The school, long staffed by the Dominican Sisters of Amityville, closed in 1973, during an era when the people of Bushwick suffered from fires deliberately set in residences. Much has been rebuilt since, and the parish remains an active help in the community.

Patrick Charles Keely

According to the AIA Guide to New York City, Patrick Charles Keely designed several Brooklyn Catholic churches:
St. Anthony of Padua, 1875, on Manhattan Avenue at Milton Street, Greenpoint. St. Charles Borromeo, 1869, at Sidney Place and Aitkin Place, Brooklyn Heights. St. John, 1870, on Lewis Avenue. St. Mary's Star of Sea, 1870, at 471 Court St., Cobble Hill. St. Patrick, 1856, at Kent Avenue and Willoughby Avenue. St. Peter, 1860, at the corner of Hicks St. and Warren St., Brooklyn Heights.
From McNamara's Blog, an excellent summary of Patrick Charles Keely's work is linked here.

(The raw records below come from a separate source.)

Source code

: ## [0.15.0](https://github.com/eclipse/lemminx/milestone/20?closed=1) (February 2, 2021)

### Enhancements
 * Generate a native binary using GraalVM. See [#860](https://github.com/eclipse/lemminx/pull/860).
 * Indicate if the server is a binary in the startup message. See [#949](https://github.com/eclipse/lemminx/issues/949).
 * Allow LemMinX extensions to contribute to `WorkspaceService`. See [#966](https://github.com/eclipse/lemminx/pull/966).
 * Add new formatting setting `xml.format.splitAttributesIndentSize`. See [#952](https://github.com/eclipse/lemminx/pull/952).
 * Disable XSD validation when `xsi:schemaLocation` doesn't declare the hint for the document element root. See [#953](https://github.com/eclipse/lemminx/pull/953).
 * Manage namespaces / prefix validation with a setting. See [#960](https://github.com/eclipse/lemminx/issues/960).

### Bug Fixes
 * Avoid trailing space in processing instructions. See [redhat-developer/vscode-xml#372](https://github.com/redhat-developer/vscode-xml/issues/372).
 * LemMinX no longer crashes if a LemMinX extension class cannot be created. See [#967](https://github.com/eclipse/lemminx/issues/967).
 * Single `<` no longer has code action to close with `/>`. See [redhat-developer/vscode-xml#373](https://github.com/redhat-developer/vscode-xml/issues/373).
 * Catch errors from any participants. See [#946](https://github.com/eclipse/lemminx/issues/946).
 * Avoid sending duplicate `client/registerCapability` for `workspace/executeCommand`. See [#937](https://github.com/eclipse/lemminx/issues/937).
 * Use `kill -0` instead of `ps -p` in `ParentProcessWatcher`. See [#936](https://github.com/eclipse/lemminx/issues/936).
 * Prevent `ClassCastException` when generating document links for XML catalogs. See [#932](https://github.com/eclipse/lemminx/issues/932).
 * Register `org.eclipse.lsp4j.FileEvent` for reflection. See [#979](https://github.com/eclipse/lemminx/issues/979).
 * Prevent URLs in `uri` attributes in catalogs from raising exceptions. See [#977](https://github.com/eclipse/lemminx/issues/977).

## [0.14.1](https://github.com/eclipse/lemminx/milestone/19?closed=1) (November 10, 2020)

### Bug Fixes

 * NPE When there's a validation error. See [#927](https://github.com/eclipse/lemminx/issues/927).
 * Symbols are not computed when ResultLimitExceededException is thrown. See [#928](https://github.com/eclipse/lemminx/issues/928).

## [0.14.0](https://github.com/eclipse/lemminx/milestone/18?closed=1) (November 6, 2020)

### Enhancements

Most Holy Trinity, Williamsburg

The website of Most Holy Trinity parish seems down, but the Facebook page is HERE. The parish address is 138 Montrose Avenue, Brooklyn NY 11206, telephone 718-384-0215.
The AIA Guide suggests that Most Holy Trinity church may have been inspired by the Abbaye aux Hommes in Caen, Normandy. The street view looks east on Montrose Avenue. The second view looks east from Lorimer Street, across the two ballfields of Frances Hamburger Sternberg Park to the church. A link to the Abbaye aux Hommes here.
The parish website gave a history of the parish school, which closed in 2013.
Also please see this article on McNamara's Blog.
And this article from the New York Daily News of 12.7.2011. It includes an excellent interior photo and a capsule history.

Assumption parish, Brooklyn Heights

Assumption of the Blessed Virgin Mary church is at 55 Cranberry Street, just west of Cadman Plaza and the entrance to the Brooklyn Bridge. The mailing address is 64 Middagh Street, Brooklyn NY 11201, phone 718-625-1161. The parish website is linked here.
The parish school closed in 1962. Please see the parish website for an excellent history of the parish. When the parish was first established in 1842, the church was built at the corner of York and Jay Streets. Decades later, that site was seized by eminent domain for the construction of Manhattan Bridge.